System Observability

System Observability: The Different Demands

We have had a considerable drive with innovation that has spawned several megatrends that have affected how we manage and view our network infrastructure and the need for observability. In reality, we have seen the decomposition of everything, from one to many. Many services and dependencies in multiple locations need to be managed and operated instead of the monolithic where everything is generally housed internally. The megatrends have resulted in a dynamic infrastructure with new failure modes not seen in the monolithic forcing us to look a different system observability tools and practices.

There has also been a shift in point of control. We move towards new technologies, and many of these loosely coupled services or infrastructure your services lay upon are not directly under your control. The edge of control has been pushed, creating different types of network and security perimeters. These parameters are now closer to the workload than a central security stack. Therefore the workloads themselves are concerned with security. For a more detailed explanation of these changes that drive the need for good observability and how they may effect you, a full 2-hour course I did for Pluralsight on DevOps Operational Strategies can be found here: DevOps: Operational Strategies.

 

System Observability Design

Diagram: System Observability Design.

 

  • How This Affects Failures

The major issue that I have seen with my clients is that application failures are no longer predictable, and the dynamic systems can fail in very creative ways challenging existing monitoring solutions. But, more importantly, the practices that support them. We have a lot of partial failures that are not just unexpected but not known or ever seen before. For example, if you recall, we have the network hero.
■ ■ ■
■ BRIEF 1
Output as a JSON list of strings the lines of the records, from the first line through the line containing "가해자와 피해자가 뒤섞이는 삶의 복잡성을 그려온 문학 세", with one string per line and blank lines omitted.
The records are unrelated to the system observability passage.
■ ■ ■
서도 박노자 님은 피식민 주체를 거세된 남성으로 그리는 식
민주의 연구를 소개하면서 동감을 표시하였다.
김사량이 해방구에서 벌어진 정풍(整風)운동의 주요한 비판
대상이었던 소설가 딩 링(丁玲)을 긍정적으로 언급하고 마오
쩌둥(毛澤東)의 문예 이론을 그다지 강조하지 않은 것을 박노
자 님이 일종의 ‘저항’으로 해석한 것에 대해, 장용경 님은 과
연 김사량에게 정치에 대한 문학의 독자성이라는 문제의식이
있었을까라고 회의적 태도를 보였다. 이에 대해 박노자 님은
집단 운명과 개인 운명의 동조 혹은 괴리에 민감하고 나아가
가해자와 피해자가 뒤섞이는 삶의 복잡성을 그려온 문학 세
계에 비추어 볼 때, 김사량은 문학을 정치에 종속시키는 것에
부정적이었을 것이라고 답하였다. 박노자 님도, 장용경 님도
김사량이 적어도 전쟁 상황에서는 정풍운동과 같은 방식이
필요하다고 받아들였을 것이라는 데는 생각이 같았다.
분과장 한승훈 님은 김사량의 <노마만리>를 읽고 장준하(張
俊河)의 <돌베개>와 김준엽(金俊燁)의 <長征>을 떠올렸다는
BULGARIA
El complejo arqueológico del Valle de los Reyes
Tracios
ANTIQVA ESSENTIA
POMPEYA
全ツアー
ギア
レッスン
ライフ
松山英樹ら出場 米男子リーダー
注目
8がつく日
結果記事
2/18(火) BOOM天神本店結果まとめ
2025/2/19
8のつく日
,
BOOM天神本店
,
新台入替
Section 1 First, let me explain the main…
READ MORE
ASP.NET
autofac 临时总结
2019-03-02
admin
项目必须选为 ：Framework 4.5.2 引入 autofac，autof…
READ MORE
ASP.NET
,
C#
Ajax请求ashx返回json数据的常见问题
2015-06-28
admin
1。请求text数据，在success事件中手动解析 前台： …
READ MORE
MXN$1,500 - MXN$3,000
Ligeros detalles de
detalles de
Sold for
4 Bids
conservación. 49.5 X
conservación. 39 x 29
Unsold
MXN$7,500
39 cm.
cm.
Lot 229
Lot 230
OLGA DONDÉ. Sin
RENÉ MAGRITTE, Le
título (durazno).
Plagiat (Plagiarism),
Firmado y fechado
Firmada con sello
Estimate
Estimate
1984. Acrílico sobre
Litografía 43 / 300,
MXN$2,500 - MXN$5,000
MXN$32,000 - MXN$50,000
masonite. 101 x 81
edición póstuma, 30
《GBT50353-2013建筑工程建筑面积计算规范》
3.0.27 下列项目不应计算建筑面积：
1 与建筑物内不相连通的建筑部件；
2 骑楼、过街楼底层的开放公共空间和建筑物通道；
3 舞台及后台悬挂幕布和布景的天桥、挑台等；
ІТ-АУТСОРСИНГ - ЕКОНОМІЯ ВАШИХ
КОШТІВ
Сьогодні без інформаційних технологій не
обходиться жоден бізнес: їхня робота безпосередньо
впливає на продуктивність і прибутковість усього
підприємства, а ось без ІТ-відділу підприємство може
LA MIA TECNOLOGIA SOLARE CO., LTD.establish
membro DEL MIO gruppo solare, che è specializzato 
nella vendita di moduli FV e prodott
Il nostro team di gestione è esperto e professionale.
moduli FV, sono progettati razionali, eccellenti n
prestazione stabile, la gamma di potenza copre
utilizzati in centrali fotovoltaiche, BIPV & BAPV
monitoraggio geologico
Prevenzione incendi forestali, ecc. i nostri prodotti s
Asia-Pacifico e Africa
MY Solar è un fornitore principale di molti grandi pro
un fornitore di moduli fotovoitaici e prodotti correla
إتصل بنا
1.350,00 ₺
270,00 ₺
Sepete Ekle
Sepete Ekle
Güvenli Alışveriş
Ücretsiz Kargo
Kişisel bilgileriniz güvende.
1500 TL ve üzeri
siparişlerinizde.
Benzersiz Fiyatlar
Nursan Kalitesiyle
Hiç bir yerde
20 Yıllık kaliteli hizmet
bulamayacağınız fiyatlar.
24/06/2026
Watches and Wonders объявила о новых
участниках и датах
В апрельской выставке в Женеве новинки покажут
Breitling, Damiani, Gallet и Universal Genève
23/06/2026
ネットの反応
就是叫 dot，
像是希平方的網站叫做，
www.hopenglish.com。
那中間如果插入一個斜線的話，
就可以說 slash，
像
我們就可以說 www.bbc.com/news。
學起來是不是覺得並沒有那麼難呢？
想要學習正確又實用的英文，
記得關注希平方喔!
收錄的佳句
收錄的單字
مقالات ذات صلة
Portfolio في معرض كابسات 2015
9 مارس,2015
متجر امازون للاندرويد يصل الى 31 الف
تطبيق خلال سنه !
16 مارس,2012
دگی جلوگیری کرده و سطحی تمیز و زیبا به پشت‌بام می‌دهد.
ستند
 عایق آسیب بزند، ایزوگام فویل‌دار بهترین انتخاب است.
■ ■ ■
■ BRIEF 2
According to the system observability passage, what are application failures no longer?

■ FINAL ANSWER 1
[
  "서도 박노자 님은 피식민 주체를 거세된 남성으로 그리는 식",
  "민주의 연구를 소개하면서 동감을 표시하였다.",
  "김사량이 해방구에서 벌어진 정풍(整風)운동의 주요한 비판",
  "대상이었던 소설가 딩 링(丁玲)을 긍정적으로 언급하고 마오",
  "쩌둥(毛澤東)의 문예 이론을 그다지 강조하지 않은 것을 박노",
  "자 님이 일종의 ‘저항’으로 해석한 것에 대해, 장용경 님은 과",
  "연 김사량에게 정치에 대한 문학의 독자성이라는 문제의식이",
  "있었을까라고 회의적 태도를 보였다. 이에 대해 박노자 님은",
  "집단 운명과 개인 운명의 동조 혹은 괴리에 민감하고 나아가",
  "가해자와 피해자가 뒤섞이는 삶의 복잡성을 그려온 문학 세"
]

■ FINAL ANSWER 2
Predictable.